What Road 96 succeeds in showing us through its varied characters is the microcosm that is created in its road trip. The road-trip takes many of the protagonists on the road for a variety of reasons: the desire for revenge, the wish to rebel, everyday missions, the search for someone in particular… The hero or heroine who travels carries with his or her own world and will, as do those he or she meets. Along the way, allies and enemies reveal themselves, and everyone brings something to the table. A word of wisdom, a touch of humour, an ability to see beyond appearances, an understanding of the strength of family ties and friendships. You’re bound to come away from these journeys enriched, unlocking new gameplay capabilities (creating an invigorating drink, being able to pick locks, etc.) or a better understanding of the protagonists you meet. And, therefore, to be able to act differently with them, beyond just trying to understand them.

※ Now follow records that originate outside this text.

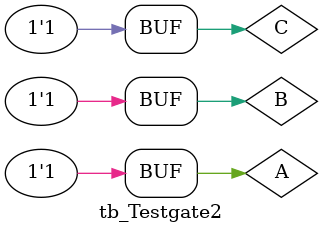
<source format=v>
`timescale 1ns/10ps
/* Test2 게이트 Test2 Bench */
module tb_Testgate2;
  reg A,B,C;
  wire F;
  Testgate2 test2(A, B,C, F);

  //여기부터 waveform을 보기 위한 vcd 파일 작성 코드

  initial
    begin
      $dumpfile("test_Testgate2_out.vcd");
      $dumpvars(0,tb_Testgate2);
      $monitor("%b",F);
    end

    initial
      begin
        A=0; B=0; C=0; #100; //100ns 동안 시간 지연
        A=0; B=0; C=1; #100;
        A=0; B=1; C=0; #100;
        A=0; B=1; C=1; #100;
        A=1; B=0; C=0; #100;
        A=1; B=0; C=1; #100;
        A=1; B=1; C=0; #100;
        A=1; B=1; C=1; #100;

      end
endmodule

</source>
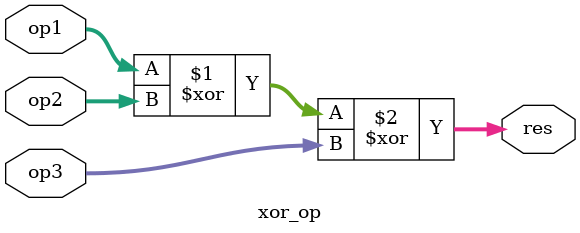
<source format=sv>
module tiny_encryption_algorithm(
     input              clk,        // clock
   input              rst_n,      // asynchronous reset active low 
   input              key_valid,  // 1 = input data stable and valid, 0 = o.w.
   input              ptxt_valid, // 1 = input data stable and valid, 0 = o.w.
   input      [63:0]  ptxt,       // plaintext
   input      [127:0] key,        // key
//    input ,           // # of ROUNDS to perform
   output reg [63:0]  ctxt,       // ciphertext
   output reg         ctxt_ready // 1 = output data stable and valid, 0 o.w.
);

// Variabili
localparam DELTA = 32'h9e3779b9; // key schedule constant 

reg ctxt_ready_temp;
initial begin
    ctxt_ready = 1'b0;
    ctxt = 64'b0;
end

reg [31:0] key0, key1, key2, key3;
reg [31:0] sum=32'b0;

wire [63:0] round_output;
reg [63:0] in;
reg [63:0] out = 64'b0;

integer round = 0;

reg [1:0] star;
localparam s0 = 2'b00;
localparam s1 = 2'b01;
localparam s2 = 2'b10;

always_ff @(posedge clk or negedge rst_n)begin
    if (!rst_n)begin
		 key0 <= 32'b0;
       key1 <= 32'b0;
		 key2 <= 32'b0;
		 key3 <= 32'b0;
		 sum <= 32'b0;
		 in <= 64'b0;
		 round <= 0;
		 ctxt_ready_temp <= 1'b0;
		 out <= 64'b0;
       star <= s0;
    end
    else begin
        case(star)
            s0: begin
                star <= (key_valid && ptxt_valid) ? s1 : s0;
            end
            s1: begin
                    round <= 0;
                    key0 <= key[127:96];
                    key1 <= key[95:64];
                    key2 <= key[63:32];
                    key3 <= key[31:0];
                    sum <= DELTA;
					ctxt_ready_temp <= 1'b0;
					out <= 64'b0;
                    in <= ptxt;
                    star <= s2;
            end
            s2: begin
                in<=round_output;
                sum <= sum+DELTA;
					if (round == 32)begin
						ctxt_ready_temp <= 1'b1;
						out <= in;
						star <= s0;
						end
                    else round <= round + 1;
						
            end
        default: star <= s0;
        endcase
     end
end

always @(ctxt_ready_temp or out) begin
	ctxt = out;
	ctxt_ready = ctxt_ready_temp;
 
end

tea_round tiny_encryption_algorithm_round_i(
.in(in),
.key0(key0),
.key1(key1),
.key2(key2),
.key3(key3),
.sum(sum),
.out(round_output)
);

endmodule

module tea_round(
    input [63:0] in,
input [31:0] key0,
input [31:0] key1,
input [31:0] key2,
input [31:0] key3,
input [31:0] sum,
output [63:0] out
);

wire [31:0] uround_temp, lround_temp;

//key0, key1, in, sum, uround_temp
round uround(
.v0(in[63:32]),
.v1(in[31:0]),
.key0(key0),
.key1(key1),
.sum(sum),
.out(uround_temp)
);

round lround(
    .v0(in[31:0]),
    .v1(uround_temp),
    .key0(key2),
    .key1(key3),
    .sum(sum),
    .out(lround_temp)
);

assign out = {uround_temp, lround_temp};

endmodule

module round(
    input [31:0] v0,
    input [31:0] v1,
    input [31:0] key0,
    input [31:0] key1,
    input [31:0] sum,
    output [31:0] out
);

wire [31:0] v1_shifted_sx;
wire [31:0] v1_shifted_dx;

// v1 shift sx di 4
shift_sx shift_l(
    .in(v1),
    .out(v1_shifted_sx)
);
// v1 shifx dx di 5
shift_dx shift_d (
    .in(v1),
    .out(v1_shifted_dx)
);
wire [31:0] add_tmp_0;
wire [31:0] add_tmp_1;
wire [31:0] add_tmp_2;
// shiftx_sx e key0
add_op add_0(
    .op1(v1_shifted_sx),
    .op2(key0),
    .res(add_tmp_0)
);

// v1 e sum
add_op add_1(
    .op1(v1),
    .op2(sum),
    .res(add_tmp_1)
);

// shift_dx e key1
add_op add_2(
    .op1(v1_shifted_dx),
    .op2(key1),
    .res(add_tmp_2)
);

wire [31:0] xor_tmp;

xor_op xor_(
    .op1(add_tmp_0),
    .op2(add_tmp_1),
    .op3(add_tmp_2),
    .res(xor_tmp)
);

wire[31:0] out_tmp;
// v0 e xor_tmp
add_op add_3(
    .op1(v0),
    .op2(xor_tmp),
    .res(out_tmp)
);

assign out = out_tmp;
endmodule

module shift_sx(
    input [31:0] in,
    output [31:0] out
);

assign out = in << 4;
endmodule

module shift_dx(
    input [31:0] in,
    output [31:0] out
);

assign out = in >>5;
endmodule

module add_op(
    input [31:0] op1,
    input [31:0] op2,
    output [31:0] res
);

assign res = op1 + op2;
endmodule

module xor_op (
    input [31:0] op1,
    input [31:0] op2,
    input [31:0] op3,
    output [31:0] res
);
assign res = op1^op2^op3;
endmodule
</source>
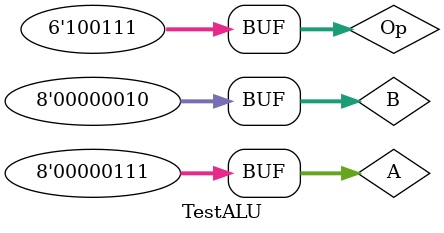
<source format=v>
`timescale 1ns / 1ps

module TestALU;

	// Inputs
	reg [5:0] Op;
	reg [7:0] A;
	reg [7:0] B;

	// Outputs
	wire [7:0] Leds;

	// Instantiate the Unit Under Test (UUT)
	ALU uut (
		.Op(Op), 
		.A(A), 
		.B(B), 
		.Leds(Leds)
	);

	initial begin
		// Initialize Inputs
		Op = 0;
		A = 0;
		B = 0;
		

		// Wait 100 ns for global reset to finish
        #100;  
		// Add stimulus here
		A=7;
		#25;
		B=2;
		#25;
		Op=32; //suma
		#50;
		Op=34; //resta
		#50;
		Op=36; //and
		#50;
		Op=37; //or
		#50;
		Op=38; //xor
		#50;
		A=128; 
		Op=3; //sra
		#50;
		Op=2; //srl
		#50;
		A=7; 
		Op=39; //nor
		#50;
		
		
		
	end
      
endmodule


</source>
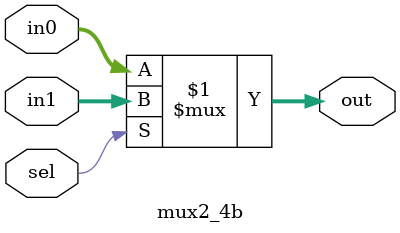
<source format=sv>
`timescale 1ns / 1ps


module mux2_4b(
    input [3:0] in0,
    input [3:0] in1,
    input sel,
    output [3:0] out
    );
    assign out = sel ? in1 : in0;
endmodule

</source>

When we think of road-trips in fiction, it’s this knowledge of others and of oneself that often comes to mind, made necessary by the need to keep moving forward. The people you meet on the road represent a small microcosm of a larger society. The Walking Dead (whatever its medium: comics, Telltale, series) is a proud example of this, with this continuous road for years, from refuge to refuge, where we come across the worst and the best of humanity, like The Last of Us. Dmitri Gloukhovski’s novel Metro 2033 comes to mind. While young Artyom’s road trip takes him underground, from metro station to metro station, each is an opportunity to encounter a different way of life: transit camps, a neo-Nazi station, a village nostalgic for Stalinism and Communism… The road can also be synonymous with happy and enriching encounters, with a mentality that evolves in a positive way (as demonstrated by the feel-good film Green Book), or the path towards the last ruins of an annihilated humanity (the cannibals in Cormac McCarthy’s The Road ).

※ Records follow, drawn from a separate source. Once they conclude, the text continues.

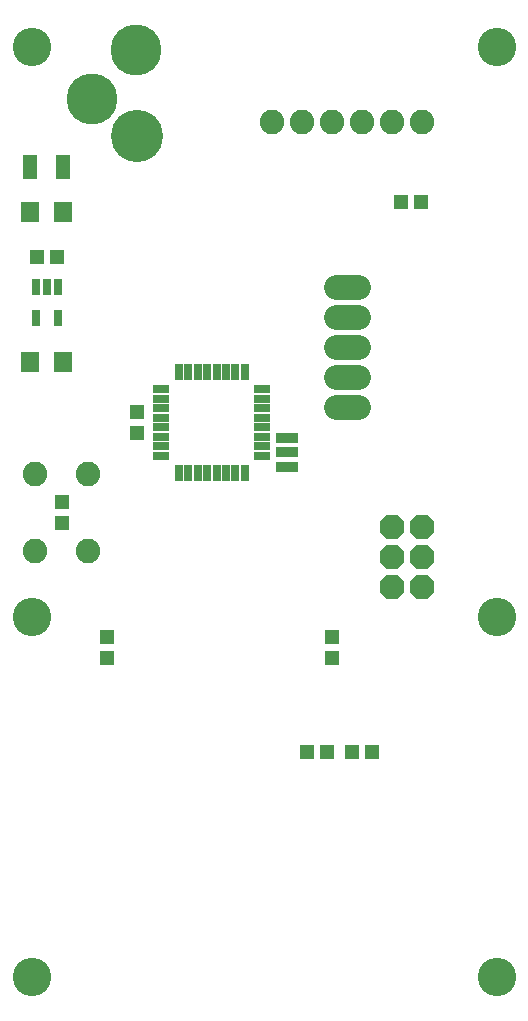
<source format=gbs>
G75*
G70*
%OFA0B0*%
%FSLAX24Y24*%
%IPPOS*%
%LPD*%
%AMOC8*
5,1,8,0,0,1.08239X$1,22.5*
%
%ADD10R,0.0474X0.0513*%
%ADD11R,0.0631X0.0710*%
%ADD12C,0.1740*%
%ADD13C,0.1700*%
%ADD14R,0.0580X0.0300*%
%ADD15R,0.0300X0.0580*%
%ADD16C,0.0820*%
%ADD17R,0.0749X0.0356*%
%ADD18OC8,0.0820*%
%ADD19R,0.0513X0.0474*%
%ADD20C,0.1280*%
%ADD21R,0.0474X0.0789*%
%ADD22R,0.0297X0.0552*%
%ADD23C,0.0820*%
%ADD24R,0.0513X0.0474*%
D10*
X004160Y012325D03*
X004160Y012995D03*
X002660Y016825D03*
X002660Y017495D03*
X005160Y019825D03*
X005160Y020495D03*
X011660Y012995D03*
X011660Y012325D03*
D11*
X002711Y022160D03*
X001609Y022160D03*
X001609Y027160D03*
X002711Y027160D03*
D12*
X005160Y029696D03*
D13*
X003679Y030947D03*
X005150Y032579D03*
D14*
X005970Y021262D03*
X005970Y020947D03*
X005970Y020632D03*
X005970Y020317D03*
X005970Y020003D03*
X005970Y019688D03*
X005970Y019373D03*
X005970Y019058D03*
X009350Y019058D03*
X009350Y019373D03*
X009350Y019688D03*
X009350Y020003D03*
X009350Y020317D03*
X009350Y020632D03*
X009350Y020947D03*
X009350Y021262D03*
D15*
X008762Y021850D03*
X008447Y021850D03*
X008132Y021850D03*
X007817Y021850D03*
X007503Y021850D03*
X007188Y021850D03*
X006873Y021850D03*
X006558Y021850D03*
X006558Y018470D03*
X006873Y018470D03*
X007188Y018470D03*
X007503Y018470D03*
X007817Y018470D03*
X008132Y018470D03*
X008447Y018470D03*
X008762Y018470D03*
D16*
X003550Y018440D03*
X003550Y015880D03*
X001770Y015880D03*
X001770Y018440D03*
X009660Y030160D03*
X010660Y030160D03*
X011660Y030160D03*
X012660Y030160D03*
X013660Y030160D03*
X014660Y030160D03*
D17*
X010160Y019632D03*
X010160Y019160D03*
X010160Y018688D03*
D18*
X013660Y016660D03*
X013660Y015660D03*
X013660Y014660D03*
X014660Y014660D03*
X014660Y015660D03*
X014660Y016660D03*
D19*
X010825Y009160D03*
X002495Y025660D03*
X001825Y025660D03*
X013975Y027510D03*
X014645Y027510D03*
D20*
X001660Y001660D03*
X001660Y013660D03*
X001660Y032660D03*
X017160Y032660D03*
X017160Y013660D03*
X017160Y001660D03*
D21*
X002711Y028660D03*
X001609Y028660D03*
D22*
X001786Y024672D03*
X002160Y024672D03*
X002534Y024672D03*
X002534Y023648D03*
X001786Y023648D03*
D23*
X011790Y023660D02*
X012530Y023660D01*
X012530Y022660D02*
X011790Y022660D01*
X011790Y021660D02*
X012530Y021660D01*
X012530Y020660D02*
X011790Y020660D01*
X011790Y024660D02*
X012530Y024660D01*
D24*
X012325Y009163D03*
X012990Y009164D03*
X011489Y009161D03*
M02*

</source>
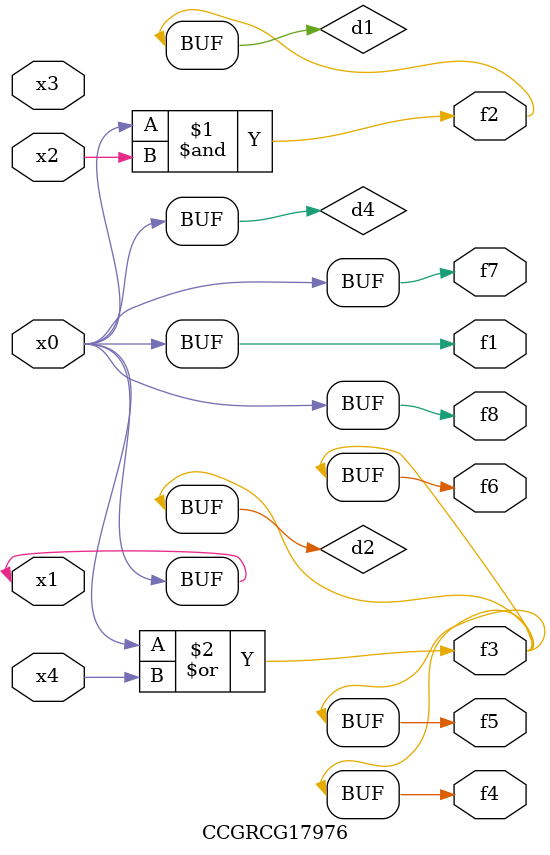
<source format=v>
module CCGRCG17976(
	input x0, x1, x2, x3, x4,
	output f1, f2, f3, f4, f5, f6, f7, f8
);

	wire d1, d2, d3, d4;

	and (d1, x0, x2);
	or (d2, x0, x4);
	nand (d3, x0, x2);
	buf (d4, x0, x1);
	assign f1 = d4;
	assign f2 = d1;
	assign f3 = d2;
	assign f4 = d2;
	assign f5 = d2;
	assign f6 = d2;
	assign f7 = d4;
	assign f8 = d4;
endmodule

</source>
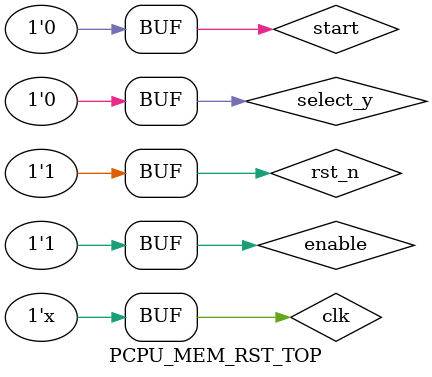
<source format=v>
`timescale 1ns / 1ps
`include "../DEFINE_CPU.v"
`include "../PIPE_CPU.v"
`include "../I_MEMORY.v"
`include "../D_MEMORY.v"


module PCPU_MEM_RST_TOP;

    // Inputs
    reg clk;
    reg enable;
    reg rst_n;
    reg start;
    reg select_y;
    
    // Wires
    wire [15:0] i_datain;
    wire [15:0] d_datain;
    wire [7:0] i_addr;
    wire [7:0] d_addr;
    wire d_we;
    wire [15:0] d_dataout;

    // Instantiate the Unit Under Test (UUT)
    PIPE_CPU uut (
        .clk(clk), 
        .enable(enable), 
        .rst_n(rst_n), 
        .start(start), 
        .i_datain(i_datain), 
        .d_datain(d_datain), 
        .i_addr(i_addr), 
        .d_addr(d_addr), 
        .d_we(d_we), 
        .d_dataout(d_dataout)
    );
    I_MEMORY i_mem (
        .clk(clk),
        .rst(rst),
        .addr(i_addr),
        .we(1'b0),
        .datain(16'b0000_0000_0000_0000),
        .dataout(i_datain)
    );
    D_MEMORY d_mem (
        .clk(clk),
        .rst(rst),
        .addr(d_addr),
        .we(d_we),
        .datain(d_dataout),
        .dataout(d_datain)
    );

    initial begin
        // Initialize Inputs
        clk = 0;
        enable = 0;
        rst_n = 1;
        start = 0;
        select_y = 0;

        // Wait 100 ns for global rst_n to finish
        #100;
        
        // Add stimulus here
        $display("pc :               id_ir                :reg_A :reg_B :reg_C\
: da  :  dd  : w : reC1 :  gr1  :  gr2  :  gr3   :zf :nf:cf");
        $monitor("%h : %b : %h : %h : %h : %h : %h : %b : %h : %h : %h : %h : %b : %b : %b", 
            uut.pc, uut.id_ir, uut.reg_A, uut.reg_B, uut.reg_C,
            d_addr, d_dataout, d_we, uut.reg_C1, uut.gr[1], uut.gr[2], uut.gr[3],
            uut.zf, uut.nf, uut.cf);

        #10 rst_n <= 0;
        #10 rst_n <= 1;
        #10 enable <= 1;
        #10 start <=1;
        #10 start <= 0;
    end
    
    always #5
        clk = ~clk;
      
endmodule


</source>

The road-trip would not be what it is without the passengers, drivers and travellers also encountered along the way. Otherwise it would be nothing more than an introspective look at oneself and nature, while the encounters also allow the hero or heroine to evolve in their vision of the world, to undergo their own evolution in their initiatory journey. With this in mind, it’s not so surprising to see the fashion for road-trip novels, in which characters who are sometimes at odds with each other set off on a journey or cross paths, and come to understand each other better. With its hazardous adventures and the feeling of leaving one’s path to the mercy of fate and encounters, the road-trip evokes the unknown and the change it provokes, in an urban world where chance and adventure have far less place than before.